Thursday, August 26, 2010

Sometimes Breaking The Rules Is OK

As an avid macro photographer I really try to follow the rules, recomendations, or accepted guidelines to create the best photographs possible. My macro lens is a Canon 180mm f3.5 L series lens. It is very heavy, built like a tank, and when used properly, will give you amazing colors and detail.  Generally I like to add my 1.4 extender to push the focal length to 252mm. This allows me to have frame filling compositions on small subjects without having to get nearly as close as you would have to with a short focal length macro lens. The longer focal length also does a much better job of creating the beautiful bokeh (blurred backgrounds) when there is seperation between you subject and the background.

Eastern Tiger Swallowtail on Compass Plant Flowers

With my macro setup, it is usually mandatory that I use a tripod. Normally I am shooting early in the morning or late in the evening when the light is low and soft. The drawback is I end up shooting at very slow shutter speeds. Also at these times there is less chance of a breeze to create movement. So generally as long as your subject is stationary, you can get some really sharp detail in your images. I use a cable release for the shutter, and I also use mirror lockup to further reduce vibrations and create the sharpest shot possible. I will shoot the subject and vary the f stop setting to try and keep my subject sharp but further blur the background. 

Gray Hairstreak Butterfly

Many short focal length macro lenses (50-100mm) are light weight and give you a much better chance of getting off the tripod and getting some really good hand held macro shots. All the camera manufacturers have a variety of macro lenses in their lineup, and all the after market lens makers such as Sigma, Tokina, and Tamron do to. I am not going to give advice on them as everyone has differant needs in a macro lens. My choice was based on wanting the very best lens available that would give me great colors, bokeh, and razor sharp detail. The trade off is it is heavy, and not really good for doing hand held macro work. It is slow focusing in auto mode, but most macro lenses are. If you are doing precision macro you are generally manually focusing anyway.

 Spicebush Swallowtail Butterfly on a native Thistle Flower

The other day the weather finally broke here in the mid-west with much cooler temps. and the humidity also dropped offf quite a bit. This has made the past few days very enjoyable. I had to stop by our local nature center to drop off some photos on a CD for them and I noticed the place was swarming with butterflies. They were in a feeding frenzy and the flowers were covered with several varities of them. This was just to tempting to pass up as a nature photographer. I really did not have much time, but I had my camera in the car but no tripod. Another issue was it was pretty breezy and the flowers were blowing all over the place. Normally under these conditions I would try to capture these with my 70-200 f2.8L IS lens with the extender on it.
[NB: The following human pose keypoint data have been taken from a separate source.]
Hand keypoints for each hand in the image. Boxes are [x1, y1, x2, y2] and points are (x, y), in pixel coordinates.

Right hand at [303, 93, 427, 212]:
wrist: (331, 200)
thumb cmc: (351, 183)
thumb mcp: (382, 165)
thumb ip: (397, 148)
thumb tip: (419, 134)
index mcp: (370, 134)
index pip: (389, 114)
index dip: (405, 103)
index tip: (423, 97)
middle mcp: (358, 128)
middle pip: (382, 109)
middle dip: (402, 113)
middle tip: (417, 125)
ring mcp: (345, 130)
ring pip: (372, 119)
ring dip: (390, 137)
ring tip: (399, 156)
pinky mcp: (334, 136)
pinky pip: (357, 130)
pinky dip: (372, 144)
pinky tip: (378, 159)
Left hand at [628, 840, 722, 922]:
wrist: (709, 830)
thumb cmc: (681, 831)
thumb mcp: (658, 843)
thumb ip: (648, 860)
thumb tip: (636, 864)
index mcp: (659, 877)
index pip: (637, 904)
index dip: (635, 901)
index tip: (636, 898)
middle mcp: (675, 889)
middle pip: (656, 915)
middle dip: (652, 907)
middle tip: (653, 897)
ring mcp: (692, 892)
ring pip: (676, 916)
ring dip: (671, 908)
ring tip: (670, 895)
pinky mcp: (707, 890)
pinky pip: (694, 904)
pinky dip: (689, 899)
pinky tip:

Being a fast lens and image stabilized, I have had some decent success taking butterflies with that setup.

Fiery Skipper Butterfly on Purple Cone Flower

The interesting thing was it was around 11:30am and very bright and sunny. Normally under the hot humid conditions the light would be harsh and contrasty. This day it seemed bright but acceptable to try to use my macro lens. I set my ISO to 400, my f stop to f8, and then I went to AI Servo mode and continious shooting mode. The same setup you would use for photographing sports or birds in flight. Crazy for macro work right? In the bright sunlight I was getting shutter speeds from 1/1000 to 1/2000. I was hoping the Servo tracking mode would somewhat keep up with the blowing flowers. Again my macro lens is slow in auto focus and tracking but I thought I would see if I could get some images that were acceptable. So in a short time I shot about 200 frames. Very difficult conditions to try and do serious macro work in. Knowing my equipment vey well and being able to read the light was helpful in at least getting a few acceptable images.  I came up with these four images as the best I could get after some post processing in Photoshop CS5. 

So there are general rules and acceptable guidlines for many things in photography, but you should always push the rules and occasionally break them all just to see what happens. Sometimes you mess up bad, but digital is cheap! Then sometimes you create something amazing. I was pretty happy with these under the conditions I shot them in.
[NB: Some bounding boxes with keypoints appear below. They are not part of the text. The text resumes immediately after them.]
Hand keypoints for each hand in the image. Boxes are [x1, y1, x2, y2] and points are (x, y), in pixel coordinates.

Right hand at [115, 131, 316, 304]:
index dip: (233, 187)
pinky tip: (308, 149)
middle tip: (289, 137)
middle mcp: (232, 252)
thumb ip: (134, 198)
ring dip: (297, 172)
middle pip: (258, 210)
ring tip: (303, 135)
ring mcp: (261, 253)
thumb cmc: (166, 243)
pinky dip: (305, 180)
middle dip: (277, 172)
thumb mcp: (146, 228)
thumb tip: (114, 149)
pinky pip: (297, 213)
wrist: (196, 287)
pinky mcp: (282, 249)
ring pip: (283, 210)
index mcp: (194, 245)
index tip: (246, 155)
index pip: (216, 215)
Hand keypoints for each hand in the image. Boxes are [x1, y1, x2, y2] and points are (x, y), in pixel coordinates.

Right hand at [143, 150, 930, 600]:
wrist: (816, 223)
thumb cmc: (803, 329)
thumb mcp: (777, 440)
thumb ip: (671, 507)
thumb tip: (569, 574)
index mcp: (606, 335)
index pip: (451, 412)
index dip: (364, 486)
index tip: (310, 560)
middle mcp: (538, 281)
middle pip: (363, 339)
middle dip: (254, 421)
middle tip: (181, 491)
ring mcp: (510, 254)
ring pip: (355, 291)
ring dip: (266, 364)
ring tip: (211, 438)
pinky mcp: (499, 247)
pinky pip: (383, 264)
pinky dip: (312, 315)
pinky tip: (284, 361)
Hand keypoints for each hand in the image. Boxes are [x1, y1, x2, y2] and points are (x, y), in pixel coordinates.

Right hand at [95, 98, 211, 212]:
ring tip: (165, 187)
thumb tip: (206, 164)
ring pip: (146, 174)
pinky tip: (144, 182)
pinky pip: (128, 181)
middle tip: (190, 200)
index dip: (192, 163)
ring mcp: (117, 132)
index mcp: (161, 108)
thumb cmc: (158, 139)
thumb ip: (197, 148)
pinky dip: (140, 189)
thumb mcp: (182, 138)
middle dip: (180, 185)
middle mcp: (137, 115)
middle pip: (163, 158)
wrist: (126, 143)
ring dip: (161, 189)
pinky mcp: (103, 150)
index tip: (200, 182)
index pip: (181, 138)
So where is Scott next week.? This Friday 8-27-10, I am attending a one day Adobe Photoshop class in St. Louis. On Tuesday 08-31-10, I am headed to Las Vegas to attend the Photoshop World Convention for three days. I will try to post from there if time permits.  

Friday, August 20, 2010

Destin Florida

I took a family vacation to Destin Florida with the intent of taking a short break from writing a daily blog. 2 1/2 months later I finally started back. Taking time to write a daily blog got to be to much, so I have decided to limit it to once or twice a week depending on what is happening in my life. It would be ideal to have more leisure time to travel, photograph, and write about my adventures. But reality set in, and like most people I still need to work to support my travel and photography addicition.

I did not expect to get in a lot of nature and wildlife photography on this trip with the family, so mine time alone was limited to the very early mornings. What is interesting about Destin, and all beaches on the panhandle of Florida is that the beaches run east and west. The sunrises and sunsets are actually behind you over the bay area when you are out on the beach. If you want that classic orange ball sun rising or setting into the water you have to shoot it in the bay between the barrier beach and the mainland. You can still create some amazing scences with the early morning light, it is just not your classic shot with the sun being in the frame.   
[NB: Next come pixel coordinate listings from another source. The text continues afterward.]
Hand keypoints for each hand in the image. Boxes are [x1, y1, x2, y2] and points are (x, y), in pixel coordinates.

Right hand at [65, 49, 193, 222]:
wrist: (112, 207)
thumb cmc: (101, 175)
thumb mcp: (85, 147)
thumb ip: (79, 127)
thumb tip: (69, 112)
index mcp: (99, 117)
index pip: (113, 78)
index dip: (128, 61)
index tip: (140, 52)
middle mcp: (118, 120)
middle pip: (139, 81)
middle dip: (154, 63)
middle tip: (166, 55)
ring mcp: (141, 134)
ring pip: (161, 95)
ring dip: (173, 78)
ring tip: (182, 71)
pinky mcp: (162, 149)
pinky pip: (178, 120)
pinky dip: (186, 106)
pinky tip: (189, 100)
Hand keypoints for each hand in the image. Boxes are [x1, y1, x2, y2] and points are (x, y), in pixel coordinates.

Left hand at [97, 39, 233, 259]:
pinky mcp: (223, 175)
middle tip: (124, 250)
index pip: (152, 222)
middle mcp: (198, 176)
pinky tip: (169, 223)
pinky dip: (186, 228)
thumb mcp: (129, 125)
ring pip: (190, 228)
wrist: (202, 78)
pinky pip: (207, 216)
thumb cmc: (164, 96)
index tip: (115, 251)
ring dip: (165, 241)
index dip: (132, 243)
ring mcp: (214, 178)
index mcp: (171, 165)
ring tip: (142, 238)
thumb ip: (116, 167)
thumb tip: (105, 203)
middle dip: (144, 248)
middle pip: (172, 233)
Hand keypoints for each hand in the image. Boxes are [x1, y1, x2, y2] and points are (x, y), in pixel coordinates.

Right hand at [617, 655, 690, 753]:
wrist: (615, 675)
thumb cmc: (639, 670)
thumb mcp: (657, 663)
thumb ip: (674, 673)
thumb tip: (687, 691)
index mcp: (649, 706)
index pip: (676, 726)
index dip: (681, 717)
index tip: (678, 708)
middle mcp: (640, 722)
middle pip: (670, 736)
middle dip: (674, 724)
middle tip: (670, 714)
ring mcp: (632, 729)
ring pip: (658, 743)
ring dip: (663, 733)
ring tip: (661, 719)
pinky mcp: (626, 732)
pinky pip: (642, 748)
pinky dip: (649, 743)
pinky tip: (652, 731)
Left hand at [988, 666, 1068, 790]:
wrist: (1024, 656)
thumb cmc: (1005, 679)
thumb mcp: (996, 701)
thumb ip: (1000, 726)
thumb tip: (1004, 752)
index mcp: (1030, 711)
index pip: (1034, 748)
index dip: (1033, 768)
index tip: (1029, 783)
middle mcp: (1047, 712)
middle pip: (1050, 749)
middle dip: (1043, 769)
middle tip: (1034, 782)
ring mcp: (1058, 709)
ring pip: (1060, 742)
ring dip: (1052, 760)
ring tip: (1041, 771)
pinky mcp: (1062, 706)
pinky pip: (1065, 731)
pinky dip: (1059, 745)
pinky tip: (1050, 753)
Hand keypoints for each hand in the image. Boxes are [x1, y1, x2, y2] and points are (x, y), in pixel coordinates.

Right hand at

The beaches along the Florida panhandle are really some of the most beautiful you will find. The quartz sand is bright white and very soft. The waters here are clear and warm. It is an ideal place for a family beach vacation. There are many entertainment activities, restaurants, and shopping locations in the many towns along the panhandle.

What was frustrating for me as a nature photographer was the lack of birds and other wildlife to photograph on the beach. I guess I am pretty spoiled going to south Florida so often where the birds far outnumber the people. Don't get me wrong, there were some birds around, but they were far and few between. Even in the early mornings at first light there was not much to photograph except the overall scenery. A couple mornings I even drove down to some protected national seashore beaches were no development is allowed. I did see and photograph some birds and other wildlife, but I was dissapointed with the overall numbers and results of those trips. So I just concentrated on the seascapes.


One evening a large thunderstorm started building right offshore out in the Gulf of Mexico. The light show put on by mother nature was spectacular! I was able to set up my tripod on an elevated deck overlooking the beach and capture the best lightning shots I have ever taken. Since it was so dark I simply had my camera on complete manual settings. I shot at ISO 100 with an apeture of f11 using a wide angle lens. Shutter was set to bulb and a electronic shutter release as used to trip the shutter. Many of the exposures were around 30 seconds that the shutter was open until I captured a big lightning strike.

 I spent five days in a friends beachfront condo and had a great time. Having your family together on a trip like this makes it very special. I know that I would never get tiredof living on the beach. I love the mountains, but those eary morning walks on the beach are the best.